Massimo e Nick, 46 anni, inglese, si sono uniti con rito civile otto giorni dopo l'entrata in vigore della legge. Una cerimonia molto semplice alla presenza di sole 14 persone, tutti parenti dello sposo inglese, culminata con una lettura di un brano del Simposio di Platone e in sottofondo la musica di Bach. Dalla Brianza non è arrivato nessuno, anche se Massimo ci contava molto. I genitori, pur accettando la sua omosessualità, hanno ritenuto il «passo» troppo lungo. Poco più di 100 sterline, due firme, più altre due dei testimoni, la lettura delle legge da parte del funzionario della municipalità e i due sono sposi. Almeno per la legge inglese.
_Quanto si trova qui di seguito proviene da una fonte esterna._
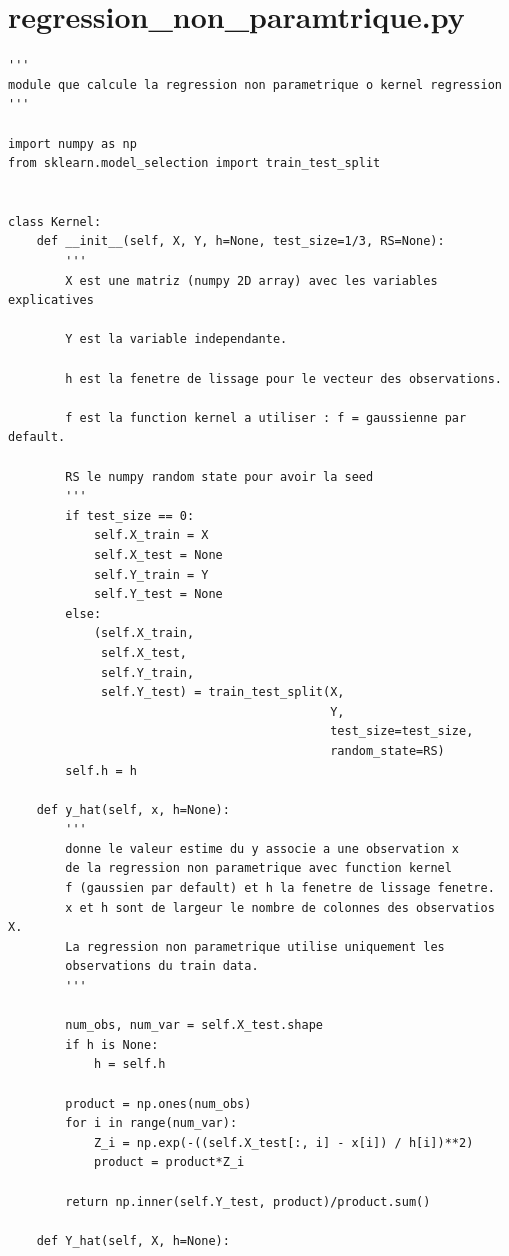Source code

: \documentclass[12pt, a4paper]{book}
\begin{document}
{\section{regression\_non\_paramtrique.py}
\label{non_parametric_regression.py}
\begin{small}
\begin{verbatim}
'''
module que calcule la regression non parametrique o kernel regression
'''

import numpy as np
from sklearn.model_selection import train_test_split


class Kernel:
    def __init__(self, X, Y, h=None, test_size=1/3, RS=None):
        '''
        X est une matriz (numpy 2D array) avec les variables explicatives

        Y est la variable independante.

        h est la fenetre de lissage pour le vecteur des observations.

        f est la function kernel a utiliser : f = gaussienne par default.

        RS le numpy random state pour avoir la seed
        '''
        if test_size == 0:
            self.X_train = X
            self.X_test = None
            self.Y_train = Y
            self.Y_test = None
        else:
            (self.X_train,
             self.X_test,
             self.Y_train,
             self.Y_test) = train_test_split(X,
                                             Y,
                                             test_size=test_size,
                                             random_state=RS)
        self.h = h

    def y_hat(self, x, h=None):
        '''
        donne le valeur estime du y associe a une observation x
        de la regression non parametrique avec function kernel
        f (gaussien par default) et h la fenetre de lissage fenetre.
        x et h sont de largeur le nombre de colonnes des observatios X.
        La regression non parametrique utilise uniquement les
        observations du train data.
        '''

        num_obs, num_var = self.X_test.shape
        if h is None:
            h = self.h

        product = np.ones(num_obs)
        for i in range(num_var):
            Z_i = np.exp(-((self.X_test[:, i] - x[i]) / h[i])**2)
            product = product*Z_i

        return np.inner(self.Y_test, product)/product.sum()

    def Y_hat(self, X, h=None):


\end{verbatim}
\end{small}}
\end{document}
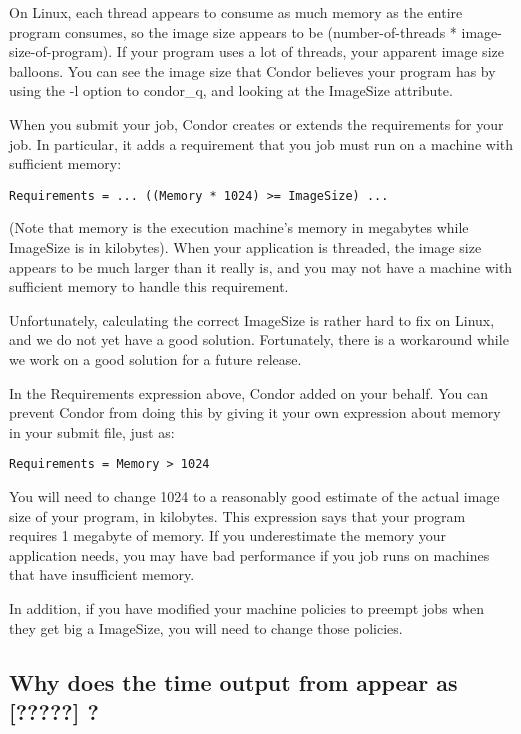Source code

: On Linux, each thread appears to consume as much memory as the entire
program consumes, so the image size appears to be (number-of-threads *
image-size-of-program). If your program uses a lot of threads, your
apparent image size balloons. You can see the image size that Condor
believes your program has by using the -l option to condor\_q, and
looking at the ImageSize attribute.

When you submit your job, Condor creates or extends the requirements
for your job. In particular, it adds a requirement that you job must
run on a machine with sufficient memory:

\footnotesize
\begin{verbatim}
Requirements = ... ((Memory * 1024) >= ImageSize) ...
\end{verbatim}
\normalsize

(Note that memory is the execution machine's memory in megabytes while
ImageSize is in kilobytes). When your application is threaded, the
image size appears to be much larger than it really is, and you may not
have a machine with sufficient memory to handle this requirement.

Unfortunately, calculating the correct ImageSize is rather hard to fix
on Linux, and we do not yet have a good solution. Fortunately, there
is a workaround while we work on a good solution for a future
release.

In the Requirements expression above, Condor added  on your behalf. You can prevent Condor from doing this by
giving it your own expression about memory in your submit file, just
as:

\begin{verbatim}
Requirements = Memory > 1024
\end{verbatim}

You will need to change 1024 to a reasonably good estimate of the actual
image size of your program, in kilobytes. This expression says that
your program requires 1 megabyte of memory. If you underestimate the
memory your application needs, you may have bad performance if you job
runs on machines that have insufficient memory.

In addition, if you have modified your machine policies to preempt
jobs when they get big a ImageSize, you will need to change those
policies.

\subsection*{Why does the time output from  appear
as [?????] ? }

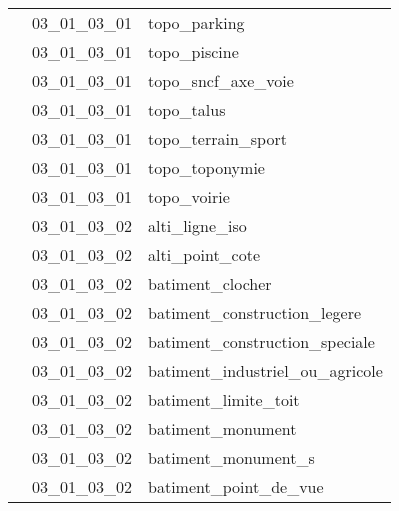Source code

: \documentclass[12pt,titlepage]{book}
\begin{document}
\begin{supertabular}{|p{10cm}|c|p{15cm}|}
                    & 03\_01\_03\_01 & topo\_parking\\


                    & 03\_01\_03\_01 & topo\_piscine\\


                    & 03\_01\_03\_01 & topo\_sncf\_axe\_voie\\


                    & 03\_01\_03\_01 & topo\_talus\\


                    & 03\_01\_03\_01 & topo\_terrain\_sport\\


                    & 03\_01\_03\_01 & topo\_toponymie\\


                    & 03\_01\_03\_01 & topo\_voirie\\


                    & 03\_01\_03\_02 & alti\_ligne\_iso\\


                    & 03\_01\_03\_02 & alti\_point\_cote\\


                    & 03\_01\_03\_02 & batiment\_clocher\\


                    & 03\_01\_03\_02 & batiment\_construction\_legere\\


                    & 03\_01\_03\_02 & batiment\_construction\_speciale\\


                    & 03\_01\_03\_02 & batiment\_industriel\_ou\_agricole\\


                    & 03\_01\_03\_02 & batiment\_limite\_toit\\


                    & 03\_01\_03\_02 & batiment\_monument\\


                    & 03\_01\_03\_02 & batiment\_monument\_s\\


                    & 03\_01\_03\_02 & batiment\_point\_de\_vue\\



\end{supertabular}
\end{document}
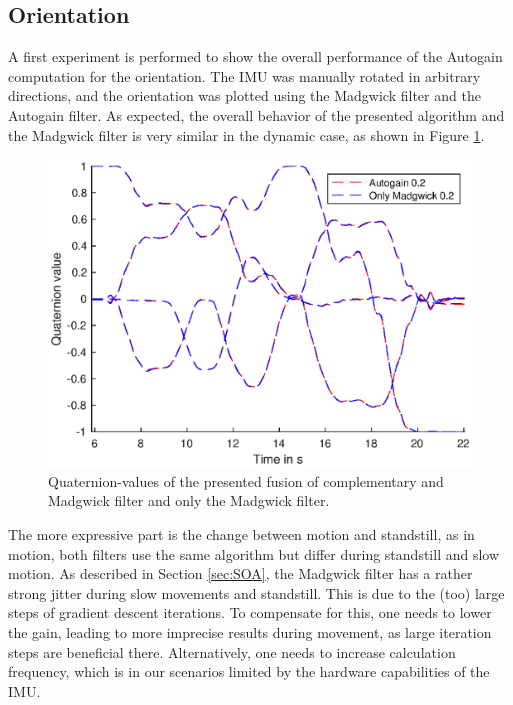 \documentclass[letterpaper, 10 pt, conference]{ieeeconf}  %
\begin{document}
\subsection{Orientation}
A first experiment is performed to show the overall performance of the Autogain computation for the orientation. The IMU was manually rotated in arbitrary directions, and the orientation was plotted using the Madgwick filter and the Autogain filter.
As expected, the overall behavior of the presented algorithm and the Madgwick filter is very similar in the dynamic case, as shown in Figure \ref{quaternion1}.
\begin{figure}
\includegraphics[width=\linewidth]{./graphics/AutoVsMad.eps}
\caption{Quaternion-values of the presented fusion of complementary and Madgwick filter and only the Madgwick filter.}
\label{quaternion1}
\end{figure}
The more expressive part is the change between motion and standstill, as in motion, both filters use the same algorithm but differ during standstill and slow motion.
As described in Section \ref{sec:SOA}, the Madgwick filter has a rather strong jitter during slow movements and standstill. 
This is due to the (too) large steps of gradient descent iterations.
To compensate for this, one needs to lower the gain, leading to more imprecise results during movement, as large iteration steps are beneficial there.
Alternatively, one needs to increase calculation frequency, which is in our scenarios limited by the hardware capabilities of the IMU.
\end{document}
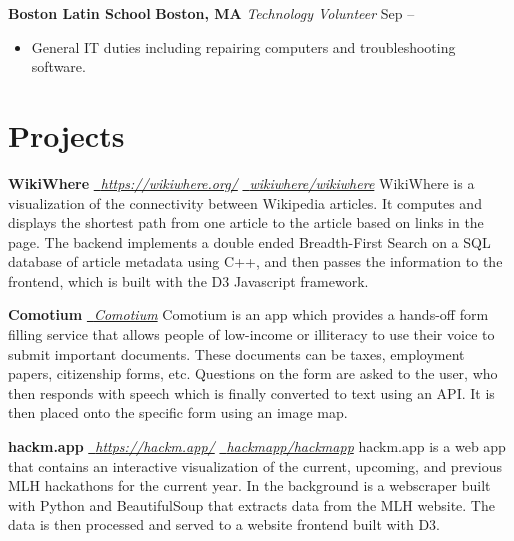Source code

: \documentclass[10pt]{article}
\newcommand{\textlbf}[1]{{\roboto #1}}
\renewcommand{\date}[2]{#1 \textlbf{#2}}
\newcommand{\daterange}[2]{#1 -- \ifthenelse{\equal{#2}{}}{\textit{Present}}{#2}}
\newcommand{\resumesection}[1]{\vspace{-0.2cm}\section*{#1}\vspace{-0.2cm}\vspace{0.1cm}}
\begin{document}
\begin{minipage}[t]{0.7\textwidth}
\begin{flushleft}
  \vspace{0.25cm}

  \textbf{Boston Latin School} \hfill \textbf{Boston, MA} \newline
  \textit{Technology Volunteer} \hfill \daterange{\date{Sep}{2017}}{}
  \begin{itemize}
    \item General IT duties including repairing computers and troubleshooting software.
  \end{itemize}
  
  \resumesection{Projects}
  
  \textbf{WikiWhere} \hfill \href{https://wikiwhere.org/}{\faLink \, \textit{https://wikiwhere.org/}} \quad \href{https://github.com/wikiwhere/wikiwhere}{\faGithub \, \textit{wikiwhere/wikiwhere}} \newline
  WikiWhere is a visualization of the connectivity between Wikipedia articles. It computes and displays the shortest path from one article to the article based on links in the page. The backend implements a double ended Breadth-First Search on a SQL database of article metadata using C++, and then passes the information to the frontend, which is built with the D3 Javascript framework.

  \vspace{0.25cm}

  \textbf{Comotium} \hfill \href{https://github.com/comotium}{\faGithub \, \textit{Comotium}} \newline
  Comotium is an app which provides a hands-off form filling service that allows people of low-income or illiteracy to use their voice to submit important documents. These documents can be taxes, employment papers, citizenship forms, etc. Questions on the form are asked to the user, who then responds with speech which is finally converted to text using an API. It is then placed onto the specific form using an image map.

  \vspace{0.25cm}

  \textbf{hackm.app} \hfill \href{https://hackm.app/}{\faLink \, \textit{https://hackm.app/}} \quad \href{https://github.com/hackmapp/hackmapp}{\faGithub \, \textit{hackmapp/hackmapp}} \newline
  hackm.app is a web app that contains an interactive visualization of the current, upcoming, and previous MLH hackathons for the current year. In the background is a webscraper built with Python and BeautifulSoup that extracts data from the MLH website. The data is then processed and served to a website frontend built with D3.



  \end{flushleft}
\end{minipage}
\end{document}
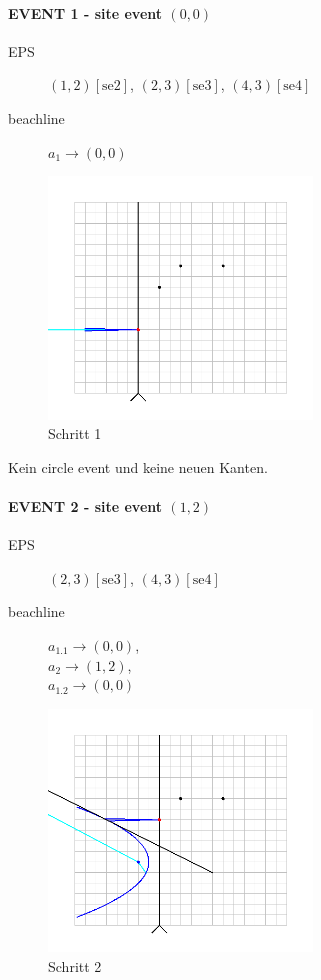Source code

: \newpage

\paragraph*{EVENT 1 - site event $(0,0)$}
\begin{description}
\item[EPS] $(1,2)[\text{se2}]$, $(2,3)[\text{se3}]$, $(4,3)[\text{se4}]$
\item[beachline] $a_1 \rightarrow (0,0)$
\end{description}

\begin{figure}[h]
\begin{center}
\includegraphics[width=7cm]{capture1}
\end{center}
\caption{Schritt 1}
\label{fig:c1}
\end{figure}

Kein circle event und keine neuen Kanten.

\newpage

\paragraph*{EVENT 2 - site event $(1,2)$}
\begin{description}
\item[EPS] $(2,3)[\text{se3}]$, $(4,3)[\text{se4}]$
\item[beachline]
$a_{1.1} \rightarrow (0,0)$,\\
$a_2 \rightarrow (1,2)$,\\
$a_{1.2} \rightarrow (0,0)$\\
\end{description}

\begin{figure}[h]
\begin{center}
\includegraphics[width=7cm]{capture2}
\end{center}
\caption{Schritt 2}
\label{fig:c2}
\end{figure}

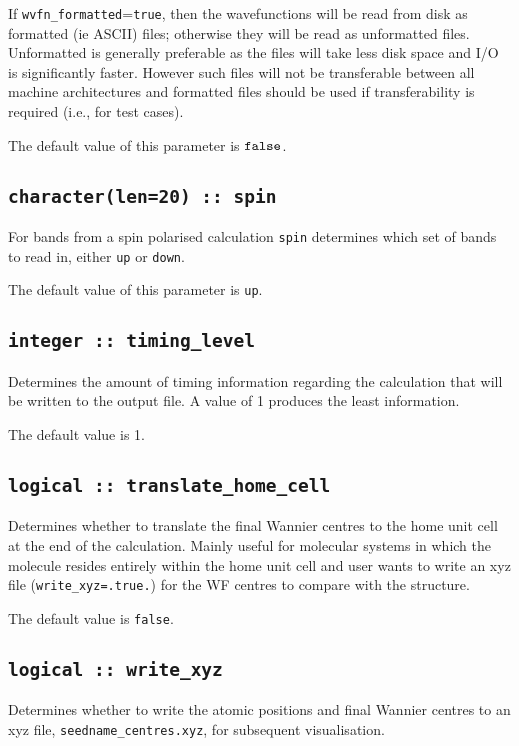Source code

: If \verb#wvfn_formatted#=\verb#true#, then the wavefunctions will be
read from disk as formatted (ie ASCII) files; otherwise they will be
read as unformatted files. Unformatted is generally preferable as the
files will take less disk space and I/O is significantly
faster. However such files will not be transferable between all
machine architectures and formatted files should be used if
transferability is required (i.e., for test cases).

The default value of this parameter is $\verb#false#$.


\subsection[spin]{\tt character(len=20) :: spin}
For bands from a spin polarised calculation {\tt spin} determines which set
of bands to read in, either \verb#up# or \verb#down#.

The default value of this parameter is \verb#up#.


\subsection[timing\_level]{\tt integer :: timing\_level}

Determines the amount of timing information regarding the calculation
that will be written to the output file. A value of 1 produces the
least information.

The default value is 1.

\subsection[translate\_home\_cell]{\tt logical :: translate\_home\_cell}

Determines whether to translate the final Wannier centres to the home
unit cell at the end of the calculation. Mainly useful for molecular
systems in which the molecule resides entirely within the home unit
cell and user wants to write an xyz file ({\tt write\_xyz=.true.}) for
the WF centres to compare with the structure.

The default value is \verb#false#.

\subsection[write\_xyz]{\tt logical :: write\_xyz}

Determines whether to write the atomic positions and
final Wannier centres to an xyz file,
\verb#seedname_centres.xyz#, for subsequent
visualisation.


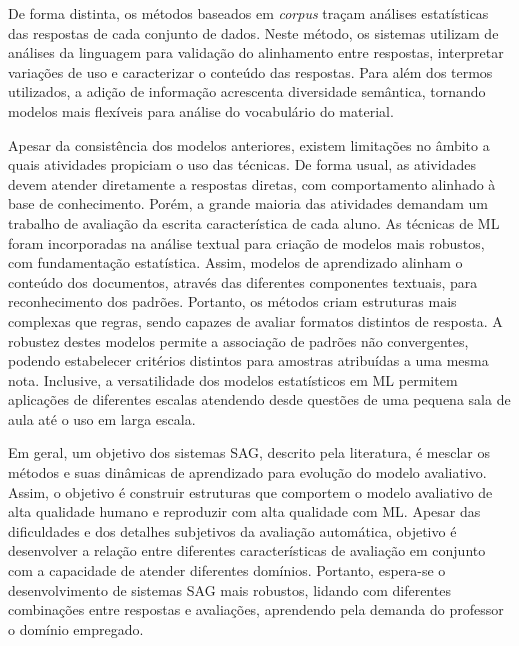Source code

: De forma distinta, os métodos baseados em \textit{corpus} traçam análises estatísticas das respostas de cada conjunto de dados. Neste método, os sistemas utilizam de análises da linguagem para validação do alinhamento entre respostas, interpretar variações de uso e caracterizar o conteúdo das respostas. Para além dos termos utilizados, a adição de informação acrescenta diversidade semântica, tornando modelos mais flexíveis para análise do vocabulário do material.

Apesar da consistência dos modelos anteriores, existem limitações no âmbito a quais atividades propiciam o uso das técnicas. De forma usual, as atividades devem atender diretamente a respostas diretas, com comportamento alinhado à base de conhecimento. Porém, a grande maioria das atividades demandam um trabalho de avaliação da escrita característica de cada aluno. As técnicas de ML foram incorporadas na análise textual para criação de modelos mais robustos, com fundamentação estatística. Assim, modelos de aprendizado alinham o conteúdo dos documentos, através das diferentes componentes textuais, para reconhecimento dos padrões. Portanto, os métodos criam estruturas mais complexas que regras, sendo capazes de avaliar formatos distintos de resposta. A robustez destes modelos permite a associação de padrões não convergentes, podendo estabelecer critérios distintos para amostras atribuídas a uma mesma nota. Inclusive, a versatilidade dos modelos estatísticos em ML permitem aplicações de diferentes escalas atendendo desde questões de uma pequena sala de aula até o uso em larga escala.

Em geral, um objetivo dos sistemas SAG, descrito pela literatura, é mesclar os métodos e suas dinâmicas de aprendizado para evolução do modelo avaliativo. Assim, o objetivo é construir estruturas que comportem o modelo avaliativo de alta qualidade humano e reproduzir com alta qualidade com ML. Apesar das dificuldades e dos detalhes subjetivos da avaliação automática, objetivo é desenvolver a relação entre diferentes características de avaliação em conjunto com a capacidade de atender diferentes domínios. Portanto, espera-se o desenvolvimento de sistemas SAG mais robustos, lidando com diferentes combinações entre respostas e avaliações, aprendendo pela demanda do professor o domínio empregado.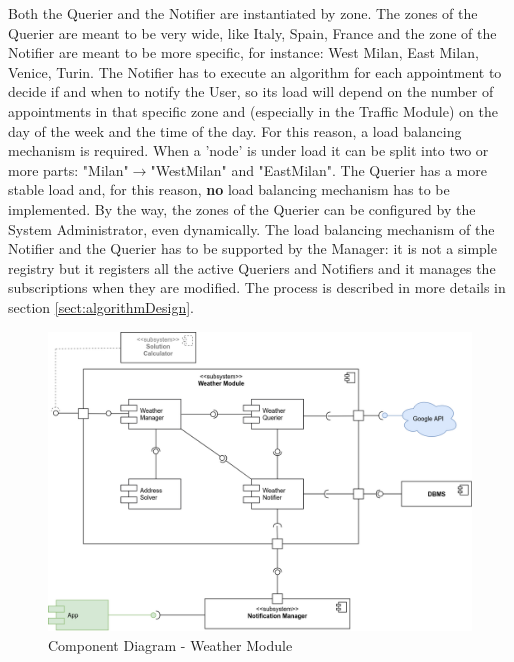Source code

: 		\medskip
		Both the Querier and the Notifier are instantiated by zone. The zones of the Querier are meant to be very wide, like Italy, Spain, France and the zone of the Notifier are meant to be more specific, for instance: West Milan, East Milan, Venice, Turin.\newline
		The Notifier has to execute an algorithm for each appointment to decide if and when to notify the User, so its load will depend on the number of appointments in that specific zone and (especially in the Traffic Module) on the day of the week and the time of the day. For this reason, a load balancing mechanism is required. When a 'node' is under load it can be split into two or more parts: "Milan"$\rightarrow$"WestMilan" and "EastMilan".\newline
		The Querier has a more stable load and, for this reason, \textbf{no} load balancing mechanism has to be implemented. By the way, the zones of the Querier can be configured by the System Administrator, even dynamically.\newline
		The load balancing mechanism of the Notifier and the  Querier has to be supported by the Manager: it is not a simple registry but it registers all the active Queriers and Notifiers and it manages the subscriptions when they are modified.\newline
		The process is described in more details in section \ref{sect:algorithmDesign}.

		\begin{figure}[H]
			\centerline{\includegraphics[width=0.9\paperwidth]{Images/CD_WeatherModule}}
			\caption{Component Diagram - Weather Module}
		\end{figure}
Niente viaggio di nozze, nessuna intenzione di adottare figli (anche se la normativa lo prevede), solamente il punto di arrivo di un percorso iniziato 15 anni fa sull'isola di Mykonos in Grecia. Un'amicizia non ostacolata dai genitori, che lo hanno sempre lasciato libero di decidere. «Posso definirmi una persona felice, soddisfatta e serena - commenta Massimo Redaelli -, ma solo ora, dopo essermi trasferito in Inghilterra. A Concorezzo non era possibile vivere la mia condizione in modo sereno e alla luce del sole. La mia testimonianza sta ad indicare la serenità che esiste per noi, purtroppo lontana dalla terra brianzola». Per sua scelta, anche se la normativa glielo consentiva, Massimo Redaelli ha mantenuto il cognome italiano.
Quello celebrato il 29 dicembre è il primo matrimonio gay che coinvolge un italiano. La legislazione ha valore solamente nel Regno Unito. Tutti quanti lo chiamano «matrimonio omosessuale», anche se la definizione esatta è Civil partnership, unione civile. La legge è stata approvata il 21 novembre 2004, ma è entrata in vigore il 19 dicembre del 2005. Con la sottoscrizione dell'Unione le coppie omosessuali hanno gli stessi diritti e doveri delle coppie eterosessuali. Sono previste tutta una serie di facoltà. Tra queste la possibilità di adottare figli, prendere il cognome del partner ed anche stipulare un'assicurazione sulla vita indicando come beneficiario il consorte. Oltre, naturalmente, ad ereditare automaticamente.